DATA FOR ANALYSIS:
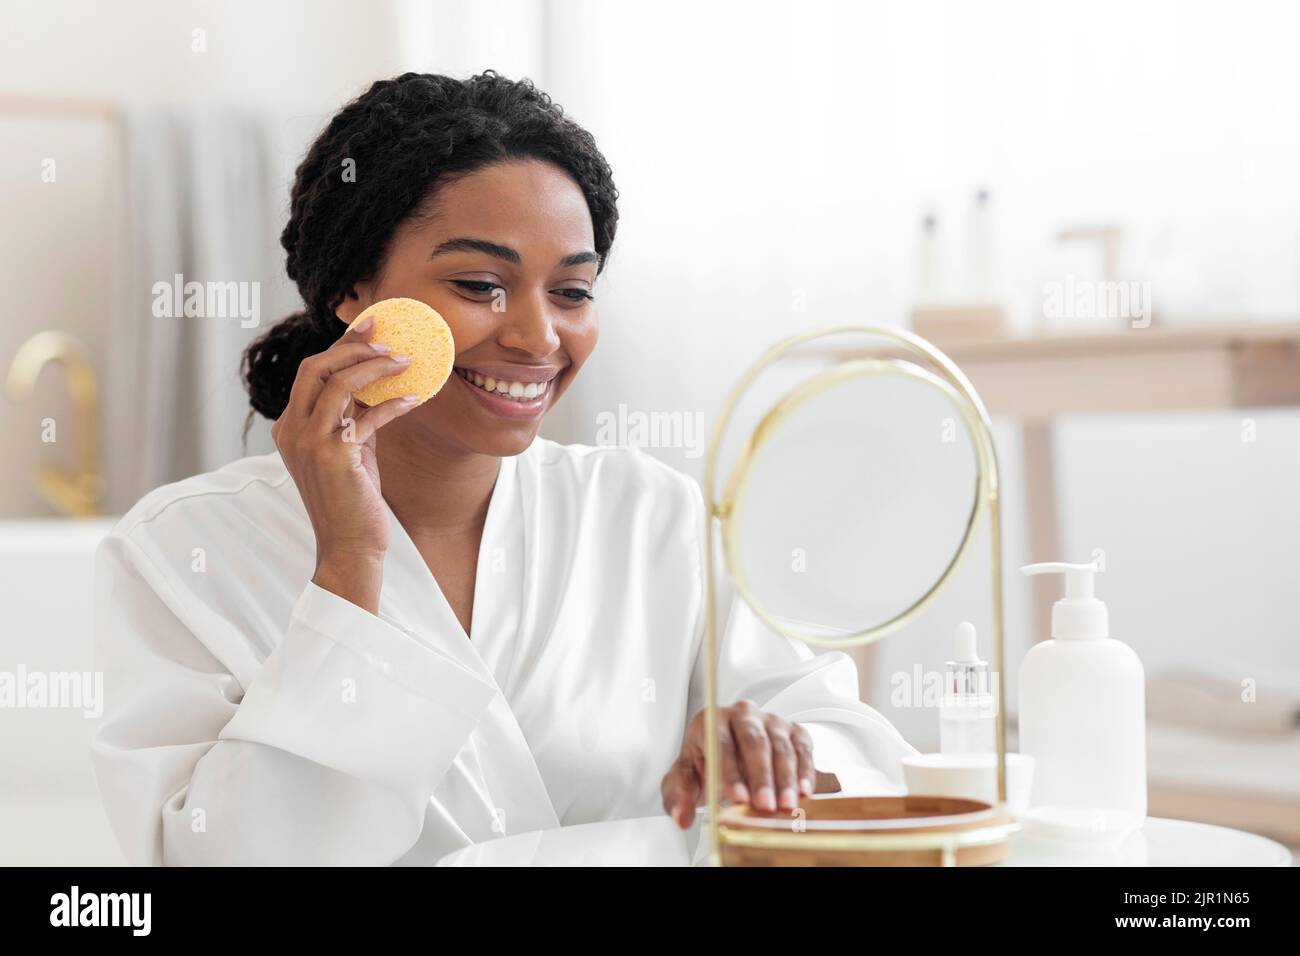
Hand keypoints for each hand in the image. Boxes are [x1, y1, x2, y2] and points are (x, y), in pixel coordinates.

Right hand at [271, 315, 417, 611]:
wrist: (349, 547)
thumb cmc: (353, 500)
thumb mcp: (350, 451)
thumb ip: (353, 418)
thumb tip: (376, 385)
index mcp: (289, 427)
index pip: (310, 372)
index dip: (340, 347)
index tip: (369, 327)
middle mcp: (291, 431)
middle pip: (316, 368)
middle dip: (353, 345)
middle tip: (387, 333)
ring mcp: (308, 443)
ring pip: (338, 384)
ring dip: (375, 366)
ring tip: (406, 361)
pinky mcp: (333, 456)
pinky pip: (366, 415)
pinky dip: (393, 403)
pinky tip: (414, 398)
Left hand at [660, 700, 820, 828]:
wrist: (729, 754)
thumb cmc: (706, 763)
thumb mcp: (686, 779)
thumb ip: (679, 796)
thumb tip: (682, 818)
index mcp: (712, 721)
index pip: (721, 743)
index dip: (730, 771)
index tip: (737, 798)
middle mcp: (743, 714)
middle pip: (754, 742)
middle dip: (760, 776)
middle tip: (764, 805)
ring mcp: (771, 721)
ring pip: (781, 746)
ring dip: (785, 779)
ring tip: (786, 806)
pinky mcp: (794, 731)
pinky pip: (803, 748)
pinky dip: (805, 770)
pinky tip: (805, 792)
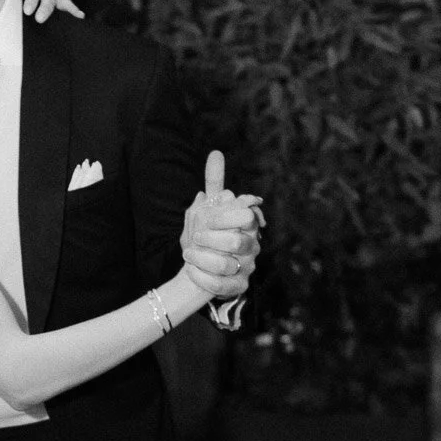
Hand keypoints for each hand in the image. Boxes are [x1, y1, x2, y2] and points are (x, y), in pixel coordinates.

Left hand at [180, 150, 264, 298]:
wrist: (194, 270)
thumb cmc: (203, 237)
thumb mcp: (204, 209)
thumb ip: (214, 183)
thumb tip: (216, 153)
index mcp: (247, 224)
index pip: (246, 215)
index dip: (223, 217)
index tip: (204, 221)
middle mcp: (252, 245)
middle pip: (238, 240)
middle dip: (210, 239)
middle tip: (194, 238)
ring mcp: (247, 267)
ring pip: (227, 264)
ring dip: (201, 259)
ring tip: (188, 254)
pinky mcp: (238, 287)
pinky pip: (221, 285)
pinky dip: (201, 277)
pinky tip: (190, 270)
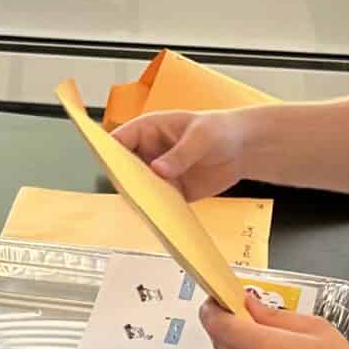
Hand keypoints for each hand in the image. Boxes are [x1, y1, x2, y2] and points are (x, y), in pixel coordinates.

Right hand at [114, 109, 248, 200]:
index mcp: (147, 130)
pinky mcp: (170, 191)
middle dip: (124, 180)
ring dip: (140, 199)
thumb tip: (157, 169)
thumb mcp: (200, 138)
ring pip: (139, 189)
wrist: (241, 150)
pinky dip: (157, 211)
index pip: (119, 140)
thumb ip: (180, 154)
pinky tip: (160, 218)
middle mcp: (147, 153)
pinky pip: (158, 203)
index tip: (107, 166)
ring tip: (144, 208)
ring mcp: (157, 174)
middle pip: (123, 168)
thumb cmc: (218, 131)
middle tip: (128, 192)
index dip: (108, 152)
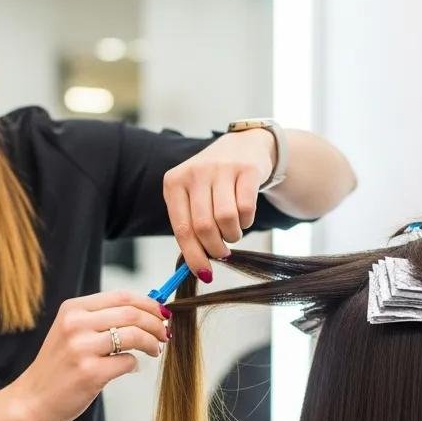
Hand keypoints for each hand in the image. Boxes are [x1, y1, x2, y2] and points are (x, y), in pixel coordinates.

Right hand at [11, 291, 169, 420]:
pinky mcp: (90, 373)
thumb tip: (146, 311)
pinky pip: (128, 362)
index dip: (149, 303)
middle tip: (165, 333)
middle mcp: (75, 324)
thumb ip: (101, 319)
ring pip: (134, 335)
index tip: (161, 313)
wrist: (33, 399)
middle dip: (156, 323)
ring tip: (155, 350)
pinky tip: (130, 367)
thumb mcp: (71, 331)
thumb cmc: (59, 366)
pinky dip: (135, 364)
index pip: (122, 296)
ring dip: (152, 343)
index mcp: (72, 309)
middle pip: (132, 313)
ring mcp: (82, 349)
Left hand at [162, 128, 275, 279]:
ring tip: (232, 233)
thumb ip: (190, 228)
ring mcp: (221, 168)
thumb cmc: (212, 183)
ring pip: (226, 220)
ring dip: (232, 236)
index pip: (182, 229)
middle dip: (215, 249)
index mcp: (174, 182)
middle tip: (221, 253)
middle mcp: (195, 172)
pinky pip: (246, 209)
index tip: (204, 274)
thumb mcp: (192, 198)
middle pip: (204, 227)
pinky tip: (244, 218)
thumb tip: (198, 270)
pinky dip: (247, 222)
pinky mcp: (247, 169)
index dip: (193, 256)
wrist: (243, 146)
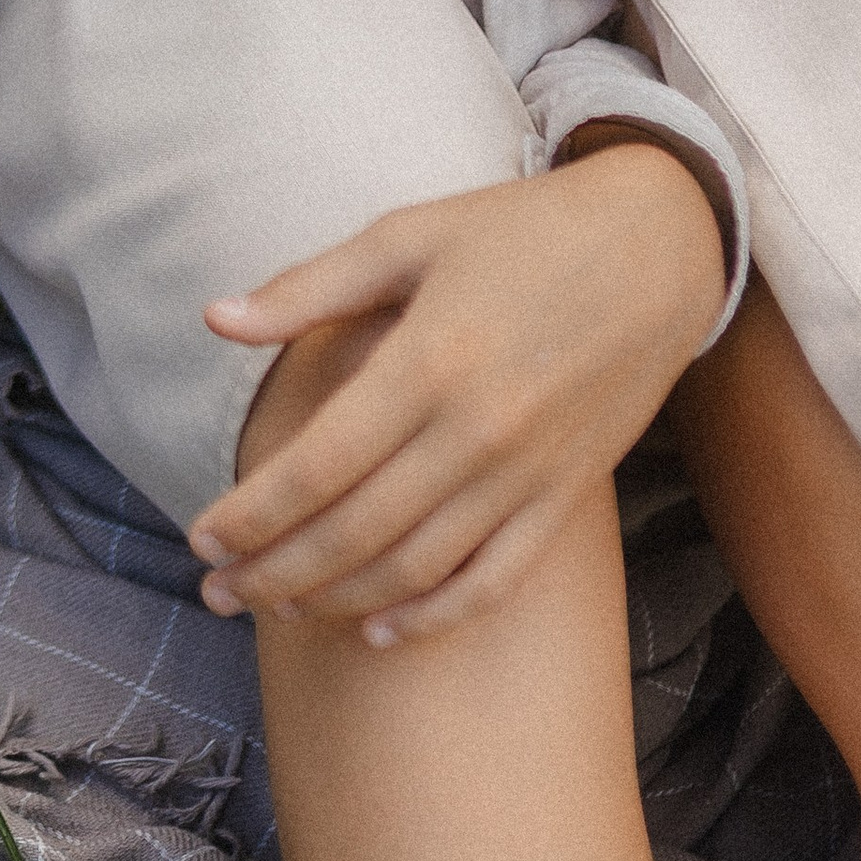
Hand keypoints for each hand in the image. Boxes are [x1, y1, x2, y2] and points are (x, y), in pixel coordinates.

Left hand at [187, 137, 726, 645]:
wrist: (658, 248)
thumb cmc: (520, 230)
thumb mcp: (408, 235)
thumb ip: (309, 286)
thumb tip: (214, 318)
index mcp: (429, 361)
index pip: (318, 465)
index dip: (252, 512)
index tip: (201, 536)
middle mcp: (477, 431)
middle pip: (355, 531)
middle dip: (274, 572)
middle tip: (217, 592)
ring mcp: (527, 473)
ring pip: (416, 567)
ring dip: (337, 598)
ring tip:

ACTION ITEM: Nothing but the lines above from the one containing "ring dip: (375, 366)" through the one containing "index pip: (721, 743)" should appear in the answer, each repeated exactly.

OUTPUT:
ring dip: (375, 366)
ring tip: (406, 361)
pinky mcp: (333, 456)
pinky pip: (366, 415)
pinky dip: (393, 403)
pinky tip: (414, 398)
Left hand at [660, 700, 820, 828]:
wrist: (729, 754)
thumb cmc: (706, 763)
thumb mcp: (686, 779)
thumb ip: (679, 796)
thumb tip: (682, 818)
index mcp: (712, 721)
index pip: (721, 743)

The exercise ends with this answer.